Moving more gracefully in his wheelchair than most do on two legs, Pat Sapp continues to be a monumental inspiration to all those he touches. He drives a Ford pickup, modified by Wrightway, Inc., and spends his weekends working on his hot rods, which Wrightway hs also modified to accommodate Pat’s specific needs. In his continuing effort to help others, Sapp has partnered with Wheels for the World, a program benefiting the disabled in third-world countries.
This prompted Sapp to start his own program called “Wheels of Hope”. There are very few programs for people with disabilities in these countries, and those that do exist are substandard. Sapp, while traveling overseas with the Paralympic team, once gave his own wheelchair to a disabled man who had never experienced mobility. Discarded wheelchairs are collected by Sapp, then refurbished by the inmates of an prisons around the United States, and sent to these countries via medical teams. “I scout for used wheelchairs at garage sales mostly,” said Sapp. “People have them stored in attics and garages because, once they’re no longer needed, they don’t really know what to do with them. Giving them to others is a great way to contribute to the project.” Wheels of Hope also gives out wheelchairs to the needy and homeless in the United States.
In 2011, Pat was asked by the United States Olympic Association to be the Director for the State of Texas “World Fit” program and is currently working with schools launching this program. This program fights obesity with children. Pat coordinates Middle School participation in a 60-mile walk that the students commit to. Also, Pat is involved in the bid for the 2024 Summer Olympics/Paralympics to be held in the state of Texas.

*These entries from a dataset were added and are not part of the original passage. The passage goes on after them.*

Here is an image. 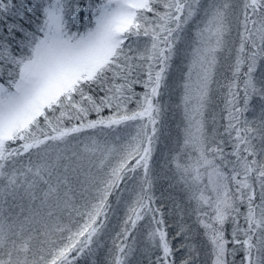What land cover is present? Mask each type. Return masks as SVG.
<instances>
[{
  "label": "snow or ice",
  "instance_id": "1",
  "mask_svg": "<svg viewBox=\"0 0 264 264\" xmlns=\"http://www.w3.org/2000/svg\"><path fill=\"white\" fill-rule=\"evenodd\" d=\"M0 264H264V0H0Z\"/></svg>",
  "mask_w": 264,
  "mask_h": 264
}]
</instances>
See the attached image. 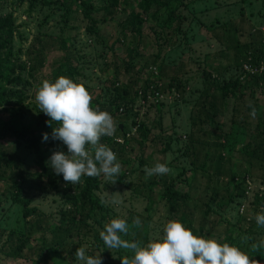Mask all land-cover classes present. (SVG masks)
Segmentation results:
<instances>
[{"label":"rangeland","instance_id":"rangeland-1","mask_svg":"<svg viewBox=\"0 0 264 264\" xmlns=\"http://www.w3.org/2000/svg\"><path fill=\"white\" fill-rule=\"evenodd\" d=\"M0 7V56L9 60L5 65L15 79L2 83L14 91L1 97L0 118L40 137L48 163L53 152L67 154L66 145L51 138L58 124L40 112L35 95L71 62L68 78L84 85L92 107L110 113L118 125L101 143L116 154L121 172L115 184L97 176L94 196L123 200L92 214L88 231L56 242L54 233L70 208L67 193H77L83 179L73 186L51 167L47 178L40 176L29 143L2 139L0 264H80L74 254L81 246L107 264H121L120 258L134 253L108 249L100 238L116 218L129 225L122 238L141 246L162 238L167 222L177 220L194 235L239 247L257 261L252 245L264 241V227L255 220L264 209V159L243 149L264 127V59L250 64L248 44L264 45V0H0ZM4 22L11 23V34ZM246 80L254 90L244 87ZM228 85L227 97L206 96L213 86ZM218 135L224 146L215 153ZM251 148L264 154V146ZM9 159L22 162L24 175L33 174L22 198L38 210V220L25 216L13 199L22 181ZM157 163L172 171L146 179L145 166ZM166 187L189 199L170 198ZM172 206L179 209L172 213Z\"/></svg>","mask_w":264,"mask_h":264},{"label":"clouds","instance_id":"clouds-1","mask_svg":"<svg viewBox=\"0 0 264 264\" xmlns=\"http://www.w3.org/2000/svg\"><path fill=\"white\" fill-rule=\"evenodd\" d=\"M35 100L40 112L58 124L51 138L61 141L67 147V154L56 151L50 156L49 163L54 173L62 175L63 180L73 186L82 183L84 176L101 175L115 184L122 166L116 154L101 143V139L105 136L113 137L118 125L110 113L100 110L98 106L92 107L93 97L87 88L60 76L55 82L43 81ZM255 113L256 109L253 108V117ZM48 139L49 135L44 133L43 141ZM171 171L165 163L144 168L146 179L154 175H166ZM101 203L119 206L123 200L112 196L110 201L102 200ZM255 220L259 227H264V209L256 215ZM133 224L139 226V218ZM163 233L162 238L141 246L137 240L122 238L130 234L129 225L125 219L116 218L104 225L100 238L108 249H124L134 253L131 258H120L121 264H259L239 247L198 237L177 220L167 222ZM259 247H264V241L252 245L254 250ZM74 255L80 264H103L100 254L88 255L83 246L78 247Z\"/></svg>","mask_w":264,"mask_h":264},{"label":"trees","instance_id":"trees-1","mask_svg":"<svg viewBox=\"0 0 264 264\" xmlns=\"http://www.w3.org/2000/svg\"><path fill=\"white\" fill-rule=\"evenodd\" d=\"M156 2L159 4V0H156ZM87 7H91L89 4H87ZM2 7H0V10ZM2 28L5 29L9 34H11V23L4 22L2 25ZM256 43L253 45L252 43H248L249 47L251 49V57L252 59L249 60L250 64H258L260 59H264V45L262 41H255ZM234 50L236 48L234 47ZM246 52H248L247 48L245 49ZM41 58L43 60L44 52L43 50L40 52ZM237 59L240 58V54H236ZM9 60L7 58H1L0 56V99L3 96L8 95L10 92L14 91L13 87L7 88L5 87L3 82L13 85L15 79L12 78L11 73L13 74L14 70L7 67L5 63H8ZM74 73V68L72 67V63L69 61H66L65 64H62L58 67V69L55 70V80L59 78L60 76L64 77H71ZM234 87V85H232ZM250 87L254 90V87H252L248 81L246 80V83L244 87ZM40 87V86H39ZM212 88L214 92L207 91L206 96L208 98L212 97L213 99L219 97V98H225L227 97V92L231 93V87L230 85L221 87L219 86H213ZM211 89V90H212ZM221 91L222 93H220ZM219 92V93H218ZM9 98V97H7ZM221 102V101H220ZM217 114V113H216ZM215 114V115H216ZM210 115V114H208ZM4 121L0 118V142L2 139H5L9 136L15 137L19 140H24L26 143H29L35 153V157L37 160V163L40 167L39 173L40 176L48 177V169L50 168V163L47 162L46 156L44 152L42 151L41 145H40V137H32L29 135L30 133L26 131L28 128H25L22 130V126L19 124H14L11 119H5ZM46 133L43 131V134ZM255 136L251 135L249 137V145L244 147L243 152L246 156L252 157L253 159H264V154L260 155L257 153L256 150H252L251 146L253 144H256L257 146H264V127L260 130V133H254ZM221 139V136L218 135V140L216 141V146L214 148L215 153H218L221 151L224 144L219 143L218 141ZM58 143L64 146V144L58 140ZM264 152V151H263ZM10 166L15 168V170L18 172L17 178L21 179L22 183L19 187H16V193L13 197L14 201L18 202L19 204L24 206V215L25 216H34L37 215V220L39 218V212L36 208L29 207V200L23 199L22 194L24 191V184L27 180H30L33 176V174H27L24 175L23 173V167L22 162H20L17 159H9ZM96 177H88L84 176L83 179V185L81 188H79L78 192L75 194H69L67 193L66 202L70 205V208L63 213L60 219L61 226L58 228V230L54 233V239L56 242H66L69 240H72L73 238L77 237L79 234H81L82 231H88L89 224L88 220L91 218V215L94 214L97 211L103 212L106 210V205L102 204L101 201L97 197L94 196L95 190L98 188V186L94 183ZM166 191L170 194V198L178 199L179 201H185L189 199L188 195H184L180 193L179 191L166 187ZM181 208V207H180ZM172 213H175L179 208H173V206L170 208ZM184 220V218H183ZM62 222H64L62 224ZM198 237H201L199 235H196ZM255 253H252V255H255L257 261L259 263H263L264 261V250L261 248H258ZM103 264H107L103 261Z\"/></svg>","mask_w":264,"mask_h":264}]
</instances>
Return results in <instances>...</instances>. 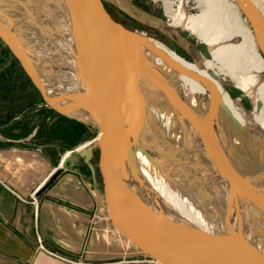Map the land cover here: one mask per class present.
I'll list each match as a JSON object with an SVG mask.
<instances>
[{
    "label": "bare ground",
    "instance_id": "obj_1",
    "mask_svg": "<svg viewBox=\"0 0 264 264\" xmlns=\"http://www.w3.org/2000/svg\"><path fill=\"white\" fill-rule=\"evenodd\" d=\"M25 1L31 7H39L37 14L43 16V28H51L47 30L49 33L46 31L50 40L46 47L49 55L39 61L44 70L56 77L54 84L41 80L46 93H52L50 97L69 116L96 122L91 113L75 109L88 101L89 90L81 35L71 0ZM200 1L203 9L199 16L193 18L181 4L177 12L174 11V21L169 26H183L194 21L200 37L209 43L220 66L197 58L189 62L153 38L132 37L126 40L132 57L142 64L139 71L146 82L139 80L138 83L163 108L160 115L165 130L171 120L177 126V136L173 141L162 133L157 134L148 113L123 88L120 102L129 115V119L122 117L127 140L126 156L134 160L135 168H131V174L140 194L153 206L171 209L180 218L176 222L178 231L187 225L195 235L207 233L222 240L212 225L224 224L232 213L236 218V229L249 233L254 240L252 246L264 252V242L258 243L257 240V235L264 233V179L261 180L264 174V107L259 114L244 110L225 90L219 78L221 73L228 75L234 82H239L255 103L259 100L264 102L263 52L233 0ZM252 1L264 17V0ZM1 17L4 19L0 25L1 33L7 39L9 33L15 35L26 59L32 63L36 55L23 44V39L13 27L14 21L0 8ZM153 69L166 75L178 92V82L183 75L204 85L210 91L211 108L200 115L183 99L181 103L174 100L161 77L151 74ZM180 69L188 72L183 73ZM136 94L139 95L138 92ZM223 102L231 116L220 105ZM167 111L171 113L168 116ZM227 117L240 129L243 127L244 131L249 130L258 137L257 157L263 173L257 171L256 166L247 168L236 157L233 139L224 122ZM160 215L166 222L174 223L177 219L162 210ZM228 239L240 242L236 233Z\"/></svg>",
    "mask_w": 264,
    "mask_h": 264
},
{
    "label": "water",
    "instance_id": "obj_2",
    "mask_svg": "<svg viewBox=\"0 0 264 264\" xmlns=\"http://www.w3.org/2000/svg\"><path fill=\"white\" fill-rule=\"evenodd\" d=\"M71 2L81 35L89 90L88 101L75 109L91 113L96 120L102 197L111 224L136 249L159 264H264V252L249 244L246 231L219 225L221 231L218 233L222 240L207 233L195 235L187 225L178 231L176 222L180 218L171 209L153 206L140 194L131 174V168H135L134 160L126 156L127 140L122 117L129 119V115L120 102V92L127 78L131 80V89L138 94L139 80L146 82L139 71L142 64L132 57L126 40L132 37L149 40V37L115 20L103 0ZM235 2L248 20L264 55V17L252 0ZM2 21L3 17L0 18V25ZM0 37L17 56L45 101L56 111L69 115L46 93L18 38L9 33L7 39L1 31ZM164 61L172 65L167 59ZM180 71L188 72L185 69ZM151 74L161 77L174 100L183 101L166 75L155 69L151 70ZM220 105L231 116L228 107L224 103ZM82 154L90 157L92 152L87 149ZM160 210L176 216V221L166 222ZM233 233L242 238L237 239L242 243L228 239Z\"/></svg>",
    "mask_w": 264,
    "mask_h": 264
},
{
    "label": "rangeland",
    "instance_id": "obj_3",
    "mask_svg": "<svg viewBox=\"0 0 264 264\" xmlns=\"http://www.w3.org/2000/svg\"><path fill=\"white\" fill-rule=\"evenodd\" d=\"M103 1L114 19L125 25L127 28L139 33H144L149 38L161 41L189 62H194L195 58H197L204 63L209 61L211 63L214 62L217 66H220V63L215 60L213 49L209 43L200 37L199 29L194 21H190L183 26H169V23L174 21L173 13L177 12L181 4L185 5V8L193 18L199 16L203 9L200 0ZM233 1L235 2V0ZM0 8L3 9V11L14 21L13 27H15L19 37L23 39V44L29 47L36 55L32 60V64L38 71L40 79L44 83L54 84V80L56 78L55 75L44 70L39 63L42 57L44 58L49 55L48 49L46 48L48 43H50L48 42L50 40H48L49 36H47V32L49 33L51 30L50 26H48V29L43 28V16L41 13L37 14L39 12V7H31V5L25 0H0ZM32 12L34 14H31ZM240 13L244 18V22L247 27L252 30L246 17L241 11ZM179 34L184 36L185 40L178 37ZM6 45L7 49H9L14 57L19 61L9 45L7 43ZM196 49H200L202 55H197L195 52ZM5 52L6 51L0 42V143L18 144L24 142L30 146H56L60 148L59 150L62 154H67L68 160L74 158L82 164L83 159L85 158V156L82 155V152L84 150L91 149L92 155L90 162L94 164L98 180L96 192L99 200L104 206L102 183L98 168L99 148L97 145V139L99 131L96 123L92 120H84L62 114L52 108L45 101L41 92L25 71L20 61L16 71L17 75L21 79L20 90L25 92L22 97H29V99L18 106L14 104L13 100L9 97L8 91H4V88H2V85L7 83L6 81L11 80L9 79L10 77L6 78L3 74L4 66L2 65V61L4 60L2 59V54ZM12 58L13 57L10 58L7 56V59ZM216 69L218 68L216 67ZM219 78L222 81L225 90L239 102L241 108L259 114V111L264 107L263 101L259 100L255 103L247 95L239 82H234V80H232V78L228 75L221 73ZM188 82L189 80L185 76L183 79H179L178 86L182 99L195 111L197 110L196 112L198 114H206V112L211 108V101L207 92L204 89H194L190 83L188 84ZM138 86H140L139 95L131 89V80L127 78L126 84L123 88L124 90L127 89L131 96L148 113L156 133L159 135L162 133L168 140L173 141V139L177 136V126L175 121L171 120V123L168 125V129L165 130V125H163L161 121L163 108L160 107L158 102H155L156 98L153 97L151 93H147L146 90L143 89L141 84L138 83ZM26 90H31V93L26 92ZM55 91L58 92L57 90ZM49 96H53V94L50 93ZM243 109L240 110L243 111ZM166 114L168 116L171 113L167 111ZM224 122L230 136L233 139L236 157L247 168H253L256 166L257 171L261 172L263 167L259 165V158L257 157V145L259 144L258 137L249 130L241 131L240 127L237 124L232 123L228 117L224 119ZM75 125L76 127H74ZM262 158L264 160V147ZM263 177L264 174L261 175V180L264 179ZM105 217V220L110 221V217L106 209ZM252 218L257 219L255 216H252ZM95 221L97 225H100L104 219L96 215ZM226 225L230 226L233 230L236 229L237 223L235 215L232 213L228 215L222 226L225 227ZM218 226L219 225H215L214 227L212 225V229H214L217 234L221 231V229L219 231L220 226ZM246 236L249 238L248 242L251 245L254 240H252L249 233H247ZM238 237L242 240L240 236ZM257 240L258 243L264 242V233L258 234ZM143 258L145 259V255H143Z\"/></svg>",
    "mask_w": 264,
    "mask_h": 264
},
{
    "label": "crops",
    "instance_id": "obj_4",
    "mask_svg": "<svg viewBox=\"0 0 264 264\" xmlns=\"http://www.w3.org/2000/svg\"><path fill=\"white\" fill-rule=\"evenodd\" d=\"M59 149L0 143V264H156L105 220L91 156Z\"/></svg>",
    "mask_w": 264,
    "mask_h": 264
},
{
    "label": "trees",
    "instance_id": "obj_5",
    "mask_svg": "<svg viewBox=\"0 0 264 264\" xmlns=\"http://www.w3.org/2000/svg\"><path fill=\"white\" fill-rule=\"evenodd\" d=\"M0 42L6 51L5 53L2 54L3 57L2 59L4 60L2 61L3 62L2 65L4 66L3 74L6 78L10 77L9 79H11L10 81H6L7 83H4V85H2V88H4V91H8L9 97L13 100V103L18 106L29 99V97L23 98L22 96L25 92L20 90L21 79L16 73L17 66L19 65V61L14 57L12 52L9 49H7V45L2 40L1 37H0ZM6 55L9 56L10 58L11 57L13 58L7 59ZM26 92L31 93V90L30 91L26 90Z\"/></svg>",
    "mask_w": 264,
    "mask_h": 264
},
{
    "label": "flooded vegetation",
    "instance_id": "obj_6",
    "mask_svg": "<svg viewBox=\"0 0 264 264\" xmlns=\"http://www.w3.org/2000/svg\"><path fill=\"white\" fill-rule=\"evenodd\" d=\"M144 34V33H143ZM178 37H181L182 39H184L185 40V38H184V36H182V35H178ZM190 44V43H189ZM176 52V51H175ZM196 54L197 55H202L201 54V51H200V49H196ZM183 76H185V75H183ZM186 77V76H185ZM188 80H189V82H188V84L190 83L191 85H192V87L194 88V89H196V90H205L206 92H207V94H208V96H209V94H210V91L208 90V88H206L204 85H202L201 83H199V82H197V81H195L194 79H192V78H189V77H186ZM231 95V94H230ZM241 131H244V129H240Z\"/></svg>",
    "mask_w": 264,
    "mask_h": 264
},
{
    "label": "built area",
    "instance_id": "obj_7",
    "mask_svg": "<svg viewBox=\"0 0 264 264\" xmlns=\"http://www.w3.org/2000/svg\"><path fill=\"white\" fill-rule=\"evenodd\" d=\"M150 260L153 261L156 264H159L156 260L152 259L151 257H150Z\"/></svg>",
    "mask_w": 264,
    "mask_h": 264
}]
</instances>
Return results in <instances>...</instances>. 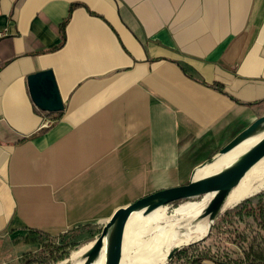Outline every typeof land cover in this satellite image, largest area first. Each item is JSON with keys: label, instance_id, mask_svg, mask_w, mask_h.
Segmentation results:
<instances>
[{"label": "crops", "instance_id": "crops-1", "mask_svg": "<svg viewBox=\"0 0 264 264\" xmlns=\"http://www.w3.org/2000/svg\"><path fill=\"white\" fill-rule=\"evenodd\" d=\"M262 115L264 0H0V264L187 183Z\"/></svg>", "mask_w": 264, "mask_h": 264}, {"label": "water", "instance_id": "water-1", "mask_svg": "<svg viewBox=\"0 0 264 264\" xmlns=\"http://www.w3.org/2000/svg\"><path fill=\"white\" fill-rule=\"evenodd\" d=\"M28 85L35 104L46 112H59L65 105L60 94L53 70L45 69L28 76ZM261 135L260 139L241 153L228 165L201 177H195L196 171L207 163H211L220 154L230 152L249 138ZM264 156V115L258 117L247 128L227 143L216 155L201 163L193 171L187 183L163 188L144 195L132 203L118 208L111 218L103 225L100 234L90 242V247L81 256L83 264H92L104 254L105 264H122L125 249V236L128 221L132 215L143 208L146 214L153 210L168 206L180 199H193L212 193L211 198L200 211L198 217L191 219L192 224L207 220L209 229L200 239L207 238L216 218L227 208L233 206L229 197L241 179ZM191 220H188L191 222ZM198 239V240H200ZM197 241V240H196ZM195 242V241H194ZM192 242L188 243L191 244ZM186 244V245H188ZM186 245H175L164 263L171 262L177 253ZM72 257V254L71 256ZM67 258L64 263L72 264L74 258Z\"/></svg>", "mask_w": 264, "mask_h": 264}, {"label": "bare ground", "instance_id": "bare-ground-1", "mask_svg": "<svg viewBox=\"0 0 264 264\" xmlns=\"http://www.w3.org/2000/svg\"><path fill=\"white\" fill-rule=\"evenodd\" d=\"M260 137L261 135H257L249 138L230 152L218 155L213 162L207 163L199 168L195 173V177L207 175L228 165L247 148L258 141ZM263 188L264 156L250 168L239 184L234 188L229 197V203L235 205L243 199L259 192ZM207 195H209L210 199L212 193ZM201 206L202 202L199 200L187 201L176 209V213L182 216L178 219L168 220L166 222H164V220L168 218L167 206H161L150 212V214H146L148 208H143L139 212L133 214L128 221L126 228L125 249L122 264L164 263L168 259L171 247L173 248L175 245L182 244L186 245L204 237L209 229L207 220H205L206 228L203 234H200L197 229L199 223L203 219L197 221L195 225L192 224L193 221L191 220L198 217L200 211L204 207ZM188 220H191V222ZM146 235L148 237H145ZM183 235L186 237L181 238ZM90 245L91 243H88L72 252V257H70L74 258L72 264H83L81 256ZM166 247H169L167 251H165ZM105 260V255L102 254L98 260L92 264H105Z\"/></svg>", "mask_w": 264, "mask_h": 264}, {"label": "trees", "instance_id": "trees-1", "mask_svg": "<svg viewBox=\"0 0 264 264\" xmlns=\"http://www.w3.org/2000/svg\"><path fill=\"white\" fill-rule=\"evenodd\" d=\"M61 29L64 33L65 23ZM60 113L49 115L56 118ZM190 200L180 199L169 205L178 207ZM45 239L40 253L26 254L18 264H56L79 245L59 237L45 236ZM204 260L217 264H264V189L224 210L207 238L184 246L167 264H201Z\"/></svg>", "mask_w": 264, "mask_h": 264}, {"label": "rangeland", "instance_id": "rangeland-1", "mask_svg": "<svg viewBox=\"0 0 264 264\" xmlns=\"http://www.w3.org/2000/svg\"><path fill=\"white\" fill-rule=\"evenodd\" d=\"M264 189V188H263ZM256 193H258V192H256ZM255 193V194H256ZM255 194H253V195H255ZM195 200H199V201H201L202 202V206L201 207H203L207 202H208V200H209V195H207V196H204L203 198H201V199H198V198H196V199H191L190 201H195ZM182 205V204H181ZM236 205V204H235ZM180 206V205H179ZM178 206V207H179ZM234 206V205H233ZM233 206H231V207H233ZM168 207V218L166 219V220H164V222H166V221H168V220H175V219H178V218H180L182 215H180V214H178V213H176V209H177V205H168L167 206ZM231 207H229V208H231ZM228 209V208H227ZM161 224H163V223H161ZM192 225V224H191ZM193 225H195V223L193 224ZM195 227V226H194ZM205 228H206V222H205V220H202L200 223H199V225H198V227H197V229H198V232L200 233V234H203L204 233V231H205ZM101 230H102V227H98V228H96V229H90V230H88L87 232H85V234L84 235H82V236H79V237H75L74 239H69V241H70V243L71 242H74V243H76V242H79L78 244V246H77V248H75L74 250H72L71 251V253H70V256H71V254H72V252L73 251H75V250H77V249H79V248H81L82 246H84V245H87L88 243H90V242H92L99 234H100V232H101ZM145 237H148L147 235L145 236ZM182 237H186L185 235H183V236H181V238ZM59 243H62V241L61 240H59ZM169 249V247H166L165 248V251H167ZM171 249H172V247H171ZM170 249V250H171ZM178 254V253H177ZM70 256H68V257H65L64 259H62L61 261H58L56 264H65L64 263V261L67 259V258H69ZM177 256V255H176ZM175 256V257H176ZM139 262V261H138ZM81 263V262H80ZM46 264H52V263H46ZM125 264V263H124Z\"/></svg>", "mask_w": 264, "mask_h": 264}, {"label": "built area", "instance_id": "built-area-1", "mask_svg": "<svg viewBox=\"0 0 264 264\" xmlns=\"http://www.w3.org/2000/svg\"><path fill=\"white\" fill-rule=\"evenodd\" d=\"M51 122H52L51 119H46V118H45L44 124H45V125H48V124H51Z\"/></svg>", "mask_w": 264, "mask_h": 264}]
</instances>
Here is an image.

Inspiration comes to us in many ways … we read of someone in need or someone resolving that need; we hear an awesome story of one overcoming incredible obstacles; we witness a wrong that needs to be righted. It’s long been said that adversity can make or break a person and when given the right mentoring and nurturing, it can bring strength and build character that was beforehand unfathomable. If the story of Patrick Sapp doesn’t motivate you to get off your duff and make a difference in your community, then you’d better check your pulse!